Shareholders' meetings with video conferencing are divided into the following two types:
A shareholder taking part in a shareholders' meeting by video conference shall be deemed to have attended in person.
- Hybrid shareholders' meeting: means the company convenes a physical shareholders' meeting with the assistance of video conferencing, and shareholders may choose to take part in the shareholders' meeting physically or by means of video conference.
- Virtual-only shareholders' meeting: means the company does not convene a physical shareholders' meeting, and convenes the meeting only by video, and shareholders may attend the shareholders' meeting only by means of video conferencing.
Unless otherwise provided in these Regulations, a company that will convene a shareholders' meeting with video conferencing shall expressly provide for such meetings in its Articles of Incorporation and obtain a resolution of its board of directors.

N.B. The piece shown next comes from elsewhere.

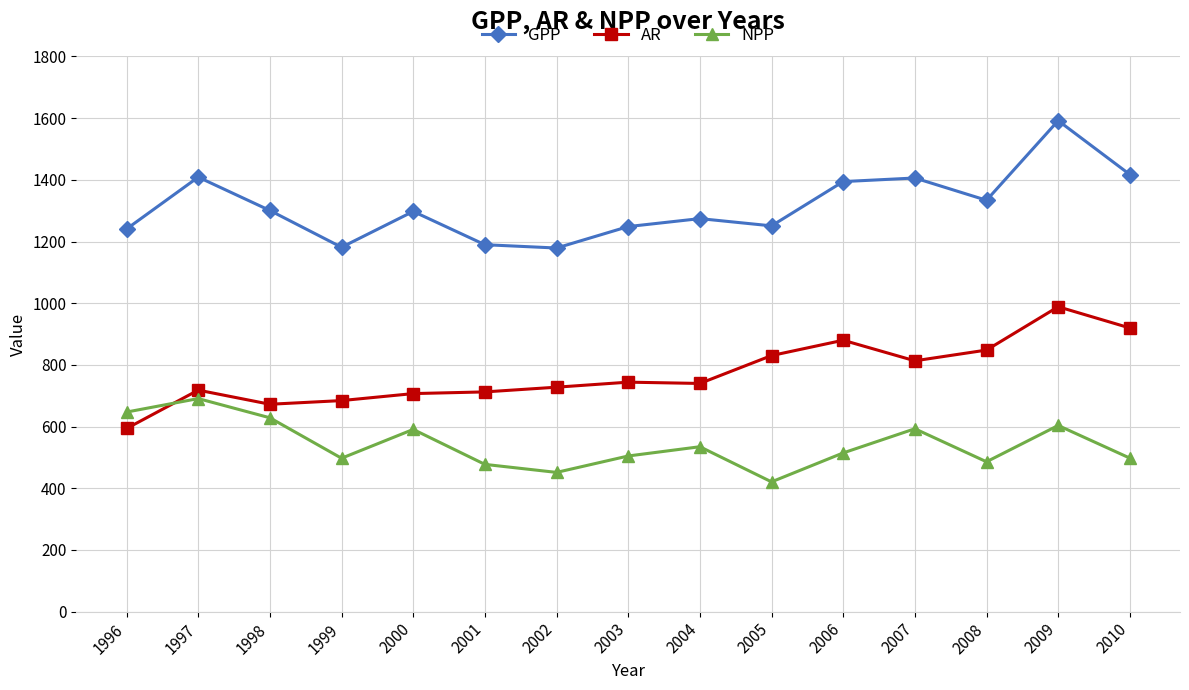

Where is the first local minimum for NPP?

1999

If a company will convene a hybrid shareholders' meeting within 1 year from the date of issuance of the 4 March 2022 amendments to these Regulations, and it has not yet made express provision in its Articles of Incorporation permitting the convening of shareholders' meetings with video conferencing, it shall obtain approval by a majority vote of the directors in attendance at a board of directors meeting attended by two-thirds or more of the directors before proceeding to convene the meeting.
If, due to a natural disaster, unforeseen event, or other force majeure event, the Ministry of Economic Affairs announces that within a certain period of time companies may hold their shareholders' meetings by means of video conferencing, companies may be exempted during that period from the requirement of express provision in their Articles of Incorporation under paragraph 3.
If a shareholders' meeting with video conferencing is convened by any person with convening rights other than the board of directors, the provisions of this chapter shall apply mutatis mutandis, and the convening of the meeting may be exempted from the requirement of express provision in the Articles of Incorporation under paragraph 3.